Die Gesamtzuführung für 2021 erhöht sich damit von 6.240 Euro um 960 Euro erhöhen auf 7.200 Euro.

(……)

4.3.3. Beschlussantrag

Die Eigentümerversammlung beschließt, die Zuführung zur Erhaltungsrücklage ab 1.1.2022 auf einheitlich 7.200 Euro pro Geschossebene angepasst werden.

Die Rücklagenzuführung soll im Einzelnen wie folgt angepasst werden: Laden C neu: 2.400,00 Euro p.a.

Laden A neu: 2.400,00 Euro p.a. Laden B neu: 1.600,00 Euro p.a. Laden D neu: 800,00 Euro p.a.

Je Wohnung neu: 1.200,00 Euro p.a.

Die Gesamtzuführung für 2022 würde sich damit auf 7.200 Euro erhöhen auf 28.800 Euro. (……)

[1.1.1.] Beschlussantrag

Die Eigentümerversammlung beschließt die Sanierung des Haupt- und Vordachs, dem Grunde nach. Die Verwaltung wird angewiesen, die vorliegenden Angebote nach entsprechenden Besichtigungen aktualisieren zu lassen. Hierbei soll auch die Firma (……) berücksichtigt werden.

Die Beschlussfassung über die Beauftragung der Maßnahme erfolgt nach der Vorlage der aktualisierten Angebote per vereinfachtem Umlaufverfahren.

Die Verwaltung wird angewiesen, die Möglichkeiten zur Aufnahme eines Kredites durch die Eigentümergemeinschaft zur Finanzierung der Maßnahme zu prüfen und die Eigentümer zeitnah darüber zu informieren.

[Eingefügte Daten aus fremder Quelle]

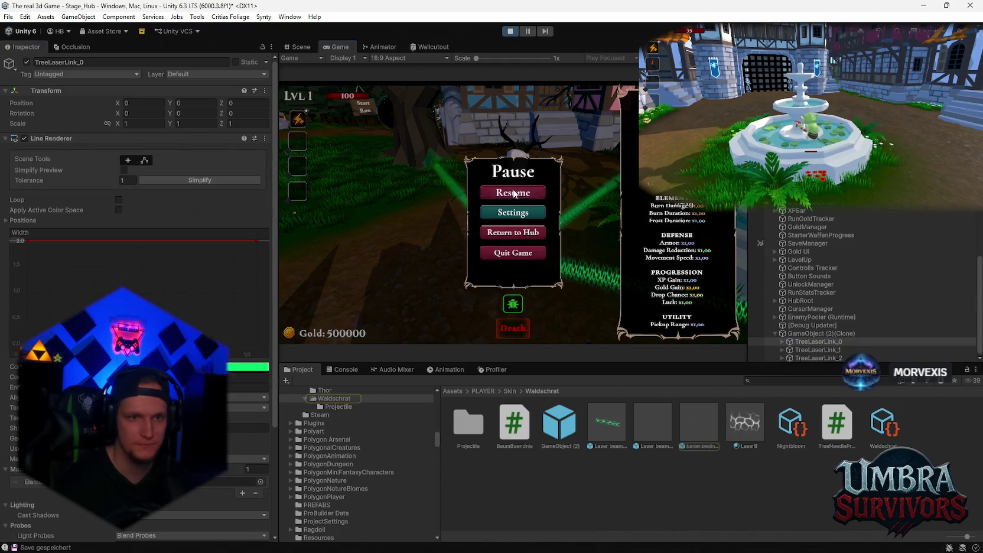
{"action": "left_click", "coordinate": [514, 193]}
{"action": "scroll", "coordinate": [140, 266], "scroll_direction": "down", "scroll_amount": 3}
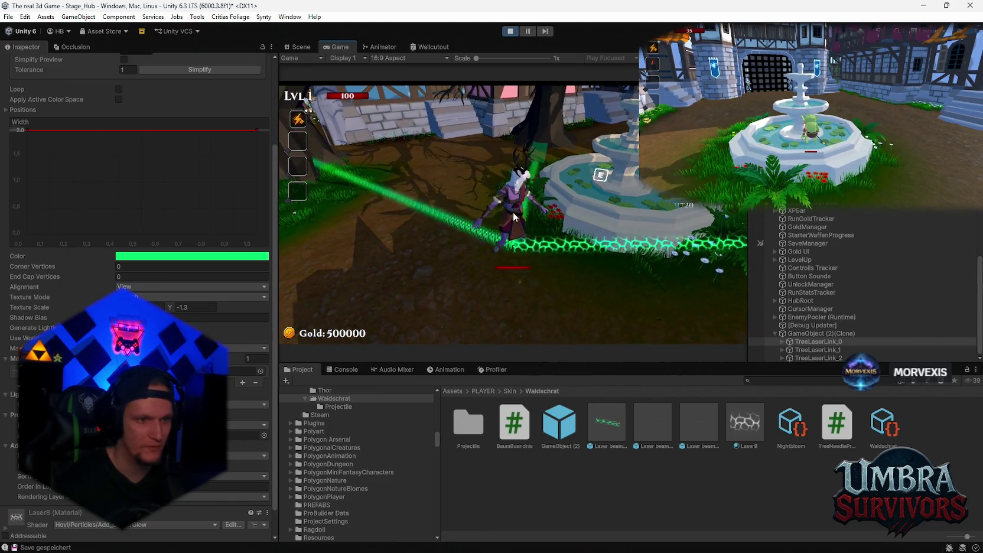
{"action": "key", "text": "Escape"}
{"action": "key", "text": "Escape"}
{"action": "mouse_move", "coordinate": [166, 309]}
{"action": "left_mouse_down"}
{"action": "mouse_move", "coordinate": [147, 310]}
{"action": "mouse_move", "coordinate": [199, 310]}
{"action": "mouse_move", "coordinate": [168, 309]}
{"action": "mouse_move", "coordinate": [177, 309]}
{"action": "left_mouse_up"}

 [1.1.2.] Beschlussantrag zur Finanzierung des Hauptdachs:

Die Eigentümerversammlung beschließt zur Finanzierung der Sanierung des Hauptdaches eine Sonderumlage in Höhe von 151.158,32 Euro, entsprechend der Angebotssumme der Firma (……), mit Fälligkeit zum 01.05.2022. Die Verteilung der Sonderumlage erfolgt nach den Miteigentumsanteilen auf alle Einheiten.

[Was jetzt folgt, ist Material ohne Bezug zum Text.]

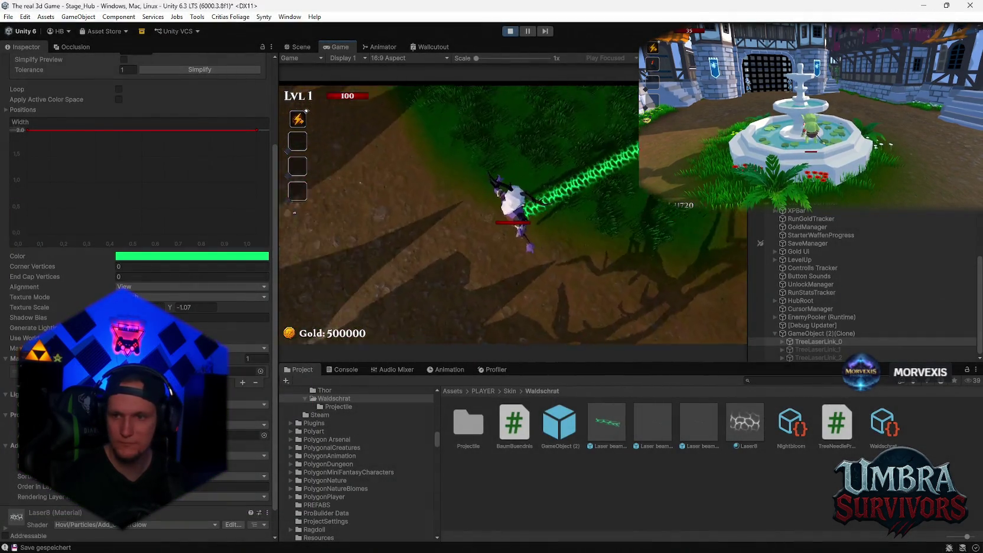
{"action": "left_click", "coordinate": [511, 32]}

Die Verwaltung wird ein Ankündigungsschreiben für die Sonderumlage versenden.

4.6.2 Beschlussantrag zur Finanzierung des Vordachs Die Eigentümerversammlung beschließt zur Finanzierung der Sanierung des Vordachs eine Sonderumlage in Höhe von 36.419,68 Euro, entsprechend der Angebotssumme der Firma (……), mit Fälligkeit zum 01.05.2022. Die Verteilung der Sonderumlage erfolgt nach den Miteigentumsanteilen auf die 4 Gewerbeeinheiten Einheiten.

Die Verwaltung wird ein Ankündigungsschreiben für die Sonderumlage versenden (……).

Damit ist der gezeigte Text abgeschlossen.